## [FRAGMENTO DEL DOCUMENTO]

Las razones de esta situación que afecta  a la UE y que es reflejo de un problema global son conocidas: aunque el consumo de las familias mantiene su vigor tras la salida de la gran crisis y el ulterior periodo de crecimiento, la inversión del sector privado se ha cuasi paralizado, entre otras razones por el debilitamiento del sector exterior, dada la gran crisis comercial abierta por la pugna entre los Estados Unidos y China y de resultado totalmente incierto mientras Trump siga en la Casa Blanca, generando inestabilidad y dudas sobre el multilateralismo.

En estas circunstancias, la política monetaria del BCE es ya ineficaz porque el efecto de las nuevas medidas expansivas, cuando los tipos de interés son negativos, resulta inapreciable.

Por eso Draghi ha venido insistiendo en la necesidad de que sea el sector público de los Estados que estén en buenas  condiciones el que impulse economía global mediante inversiones productivas que generen un efecto multiplicador. En el caso de la Unión Europea, Anton Costas sugería tres campos de inversión: 1.-en servicios públicos fundamentales (educación, sanidad); 2.-en infraestructuras de comunicación y conectividad, y 3.-en inversiones para la transición ecológica.

## [DATOS PROPORCIONADOS]
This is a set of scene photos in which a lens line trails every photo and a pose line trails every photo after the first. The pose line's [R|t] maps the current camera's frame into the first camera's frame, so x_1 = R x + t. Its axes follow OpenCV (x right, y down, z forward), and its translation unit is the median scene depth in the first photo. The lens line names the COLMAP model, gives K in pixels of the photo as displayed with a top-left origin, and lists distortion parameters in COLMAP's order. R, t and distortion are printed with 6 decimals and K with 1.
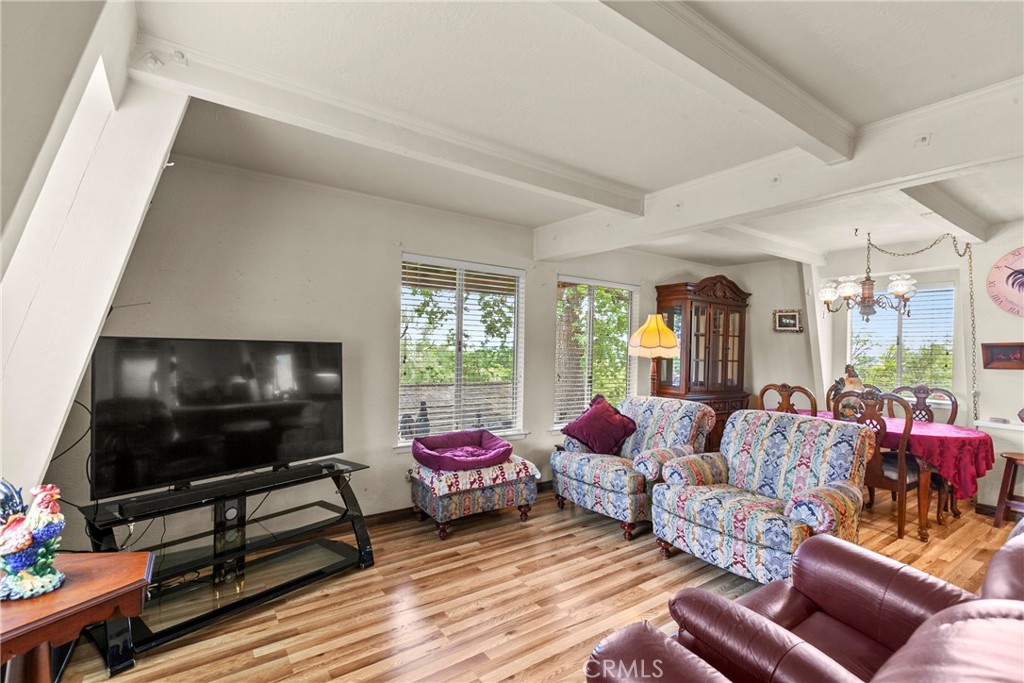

## [QUÉ DEBES HACER]
Prosigue el fragmento sobre la economía europea y la política monetaria del BCE a partir de su última oración.

## [RESPUESTA ESCRITA]
Pendientes de Alemania

Todas las miradas se vuelven a Alemania, la locomotora de Europa, que sin embargo mantiene una obsesiva preocupación por la estabilidad presupuestaria, hasta el extremo de no haber contribuido a mitigar la crisis anterior, de la que todavía no nos hemos rehecho completamente. Esta vez, Alemania, que ha reducido la deuda su 58 % del PIB, ha alardeado de capacidad inversora -el ministro Scholz ha sido muy explícito—, y de hecho Berlín acaba de anunciar un multimillonario paquete de medidas ambientales, que permitirán a la primera potencia europea cumplir sus compromisos de reducción de emisiones; las inversiones, que afectarán a numerosos sectores de actividad —transporte, agricultura, vivienda, etc,— alcanzarán los 40.000 millones de euros.

Estas inversiones son problemáticas porque las medidas ambientales pueden lesionar otros sectores como la industria —no es lógico dudar que la descarbonización reducirá muy significativamente el tamaño de la industria automovilística—, de forma que habría que movilizar más recursos europeos para financiar las políticas de cambio climático y sus consecuencias negativas sobre sectores laborales y sociales frágiles. Para ello, se debería revisar de una vez el pacto de estabilidad, que es claramente procíclico y no anticíclico, como quiere la mayoría de los países europeos, con las excepciones conocidas de Alemania y Holanda. La nueva Comisión ha intentado ya avanzar por ese camino en la reunión celebrada este mismo mes en Helsinki, y la respuesta de los países mencionados ha sido negativa. Cuando lo lógico sería que se vigilase que el crecimiento del gasto público no supere el crecimiento del PIB.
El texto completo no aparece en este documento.